One theme. One poet. One memoirist.

Tuesday, February 16, 2010

In Event of Fire

This week's theme: Ashes.

Friday night I was cleaning my room. In the struggle to impose order on the chaos of novels, volumes of poetry, comps books, papers, and clothing, I picked up a copy of Rilke's Duino Elegies and an envelope full of letters fell out. While not love letters--such as they normally are-- they are letters from someone about whom I cared deeply, and for whom I still have conflicting emotions. My first urge on seeing these letters was to cry. My second was to get rid of them: throw them away, run them through the shredder, rip them up and flush them down the toilet, do whatever was necessary to get them out of my life.

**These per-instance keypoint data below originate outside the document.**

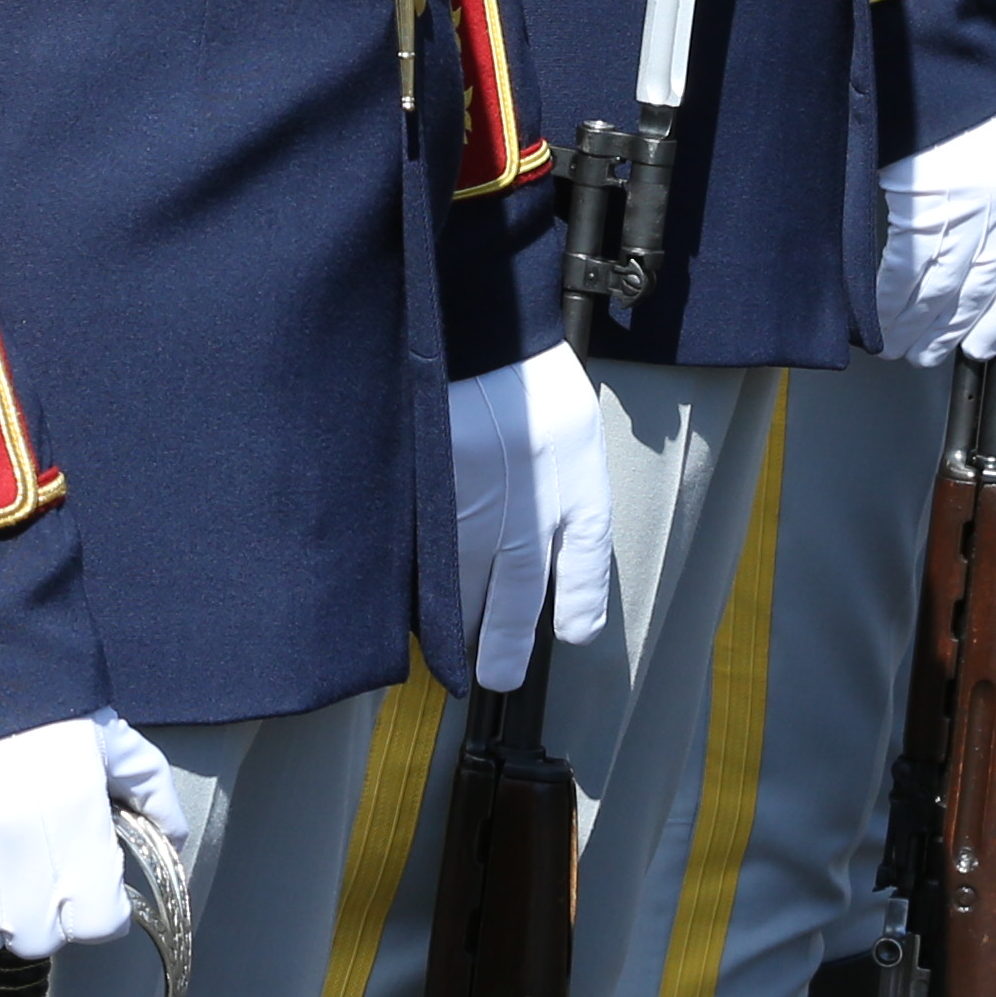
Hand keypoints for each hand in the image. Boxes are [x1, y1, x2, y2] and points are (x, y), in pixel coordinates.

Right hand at [0, 713, 174, 959]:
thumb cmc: (31, 696)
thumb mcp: (105, 732)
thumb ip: (149, 788)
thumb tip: (177, 839)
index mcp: (76, 821)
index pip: (100, 922)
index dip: (96, 906)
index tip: (83, 886)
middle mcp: (19, 852)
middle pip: (39, 938)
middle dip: (40, 910)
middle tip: (29, 869)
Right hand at [447, 344, 609, 694]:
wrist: (476, 320)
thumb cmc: (524, 367)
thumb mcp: (573, 424)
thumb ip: (569, 484)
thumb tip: (551, 542)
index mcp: (577, 483)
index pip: (585, 564)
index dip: (580, 606)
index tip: (574, 634)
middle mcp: (530, 506)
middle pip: (516, 597)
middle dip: (505, 644)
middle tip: (498, 676)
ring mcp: (474, 504)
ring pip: (461, 585)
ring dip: (454, 621)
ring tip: (450, 649)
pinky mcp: (426, 497)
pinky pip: (419, 557)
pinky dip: (415, 582)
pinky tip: (411, 598)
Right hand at [874, 99, 995, 364]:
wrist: (944, 60)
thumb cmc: (981, 98)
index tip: (983, 346)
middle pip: (982, 289)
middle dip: (954, 330)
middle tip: (931, 356)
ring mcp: (966, 209)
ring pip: (943, 286)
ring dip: (919, 324)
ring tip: (900, 347)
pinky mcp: (924, 201)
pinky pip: (909, 266)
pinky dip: (894, 299)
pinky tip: (882, 318)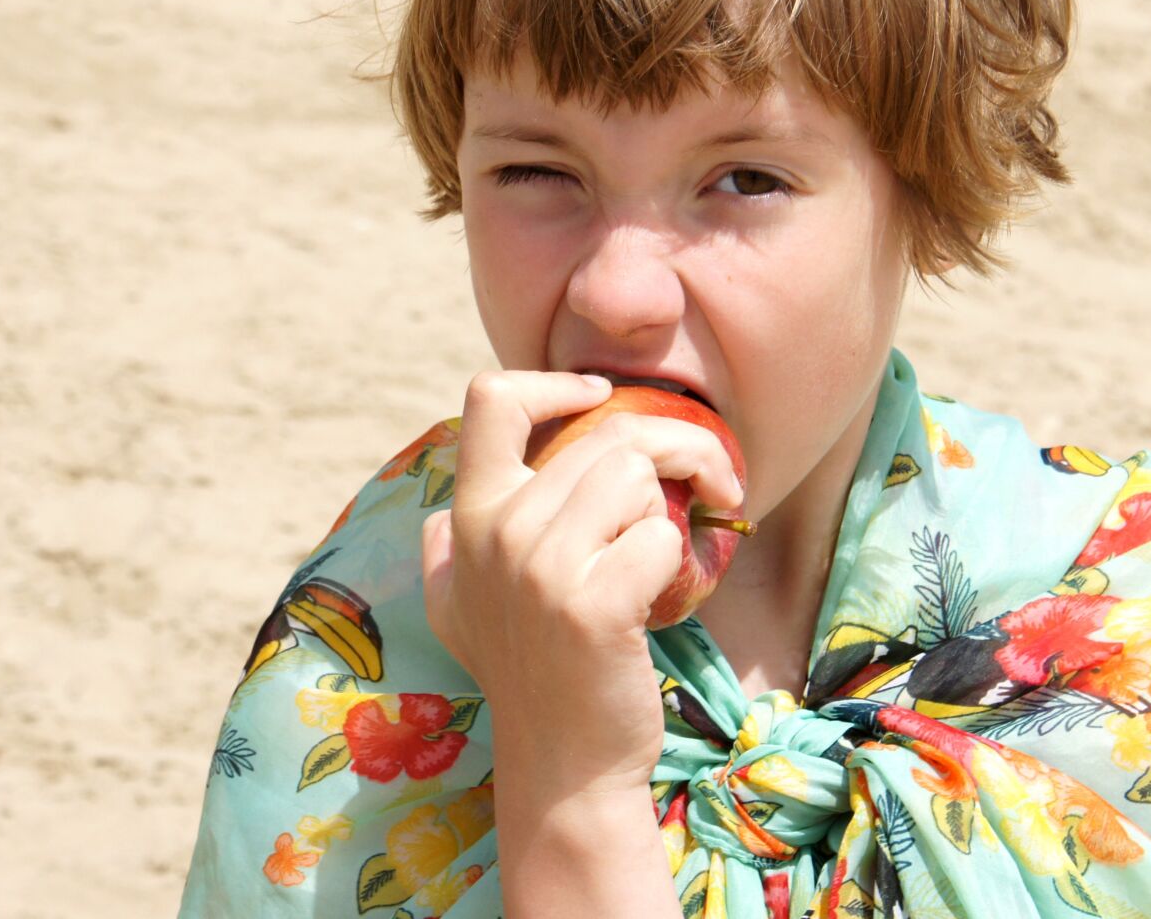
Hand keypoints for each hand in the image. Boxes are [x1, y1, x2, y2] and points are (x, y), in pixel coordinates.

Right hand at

I didn't do any of these things. I didn't read them either. I tucked them into the top drawer of my nightstand between a bouquet of lavender flowers I picked from my mother's garden and an impromptu speech topic from my Academic Decathalon days. The top drawer of my nightstand is where I store things with a sort of bittersweet sentimental value. Flowers from my childhood home. A speech topic card from the most influential teacher I ever had. The letters from a person who taught me what I want out of my relationships. These are little things--objects that I would not choose to save if I had to save just a few things from my house--but I keep in that top drawer regardless.

While I was putting the letters away, I started to think about this magpie tendency I've developed over the years. Surely the next time I move it would be easier to clear out this drawer, throw these things that I've collected away, and start fresh.

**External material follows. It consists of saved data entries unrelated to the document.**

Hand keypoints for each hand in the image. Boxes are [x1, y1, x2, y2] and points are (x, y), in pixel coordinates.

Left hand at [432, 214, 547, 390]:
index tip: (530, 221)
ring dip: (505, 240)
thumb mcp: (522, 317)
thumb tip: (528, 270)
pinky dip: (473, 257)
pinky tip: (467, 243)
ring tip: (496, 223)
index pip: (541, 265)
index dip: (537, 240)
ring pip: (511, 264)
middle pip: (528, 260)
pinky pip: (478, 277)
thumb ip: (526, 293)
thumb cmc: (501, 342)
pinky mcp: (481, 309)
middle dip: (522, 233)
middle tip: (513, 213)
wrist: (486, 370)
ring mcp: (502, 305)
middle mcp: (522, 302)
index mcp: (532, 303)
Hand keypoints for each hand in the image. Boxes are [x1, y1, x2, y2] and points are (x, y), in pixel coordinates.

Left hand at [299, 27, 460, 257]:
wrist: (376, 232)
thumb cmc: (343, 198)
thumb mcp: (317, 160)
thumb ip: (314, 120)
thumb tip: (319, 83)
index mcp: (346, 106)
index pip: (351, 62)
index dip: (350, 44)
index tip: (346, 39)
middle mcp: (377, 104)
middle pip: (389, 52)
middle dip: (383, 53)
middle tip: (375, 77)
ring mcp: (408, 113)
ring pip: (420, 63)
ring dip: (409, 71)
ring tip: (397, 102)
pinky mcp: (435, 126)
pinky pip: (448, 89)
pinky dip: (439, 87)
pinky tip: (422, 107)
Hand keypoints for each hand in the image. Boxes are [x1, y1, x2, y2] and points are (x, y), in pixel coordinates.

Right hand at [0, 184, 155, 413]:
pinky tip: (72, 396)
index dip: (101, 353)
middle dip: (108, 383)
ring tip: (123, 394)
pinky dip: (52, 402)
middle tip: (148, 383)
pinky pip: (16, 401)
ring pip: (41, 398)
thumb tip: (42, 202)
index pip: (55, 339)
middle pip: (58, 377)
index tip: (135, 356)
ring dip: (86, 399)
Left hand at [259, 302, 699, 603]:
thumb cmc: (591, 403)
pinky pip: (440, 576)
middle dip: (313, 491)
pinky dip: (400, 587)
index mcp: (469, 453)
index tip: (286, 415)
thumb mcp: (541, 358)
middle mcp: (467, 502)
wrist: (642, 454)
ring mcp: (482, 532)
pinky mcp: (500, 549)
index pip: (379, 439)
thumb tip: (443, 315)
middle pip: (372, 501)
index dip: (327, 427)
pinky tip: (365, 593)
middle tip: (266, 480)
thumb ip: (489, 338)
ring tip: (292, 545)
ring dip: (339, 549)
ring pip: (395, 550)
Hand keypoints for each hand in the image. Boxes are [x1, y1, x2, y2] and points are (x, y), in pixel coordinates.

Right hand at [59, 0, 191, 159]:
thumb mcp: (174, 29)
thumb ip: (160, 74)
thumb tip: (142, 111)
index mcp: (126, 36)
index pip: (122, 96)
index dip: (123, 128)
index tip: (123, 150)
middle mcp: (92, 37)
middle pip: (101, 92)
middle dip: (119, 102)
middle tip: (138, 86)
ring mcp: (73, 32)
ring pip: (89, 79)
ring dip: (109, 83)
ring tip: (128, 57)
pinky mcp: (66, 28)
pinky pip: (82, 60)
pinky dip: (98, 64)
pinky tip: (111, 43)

It would be easier. Just like it would be easier not to remember working in the garden with my mother as a child. Or remembering that at 18 I imagined my life at 25 much differently. Or thinking about the relationships at which I've failed and why I've failed. These memories are painful, surprisingly so. But these events are all a part of me in a way I could have never anticipated and don't know if I'll ever fully understand. That's why I hold on to these things that I wouldn't bother to save if my house was burning down. It's just some dead flowers. Just a recycled business card with a corny speech topic on it. Just a few handwritten pages.

Just a little record of the person I thought I was going to become.

***

In Event of Fire

Please grab the family bible, its pages full of every birth and death, wedding and baptism since 1850. Try to make sure the dog gets out, and pound on your sister's door. We always said she could sleep right through a disaster. I'll take your granddad's purple heart and your grandmother's wedding rings. The other important things--car titles, birth certificates, passports--are all in the safe deposit box at the bank. In the locked bottom drawer of Great-Uncle Marshall's desk? It's a packet of letters. Let it burn.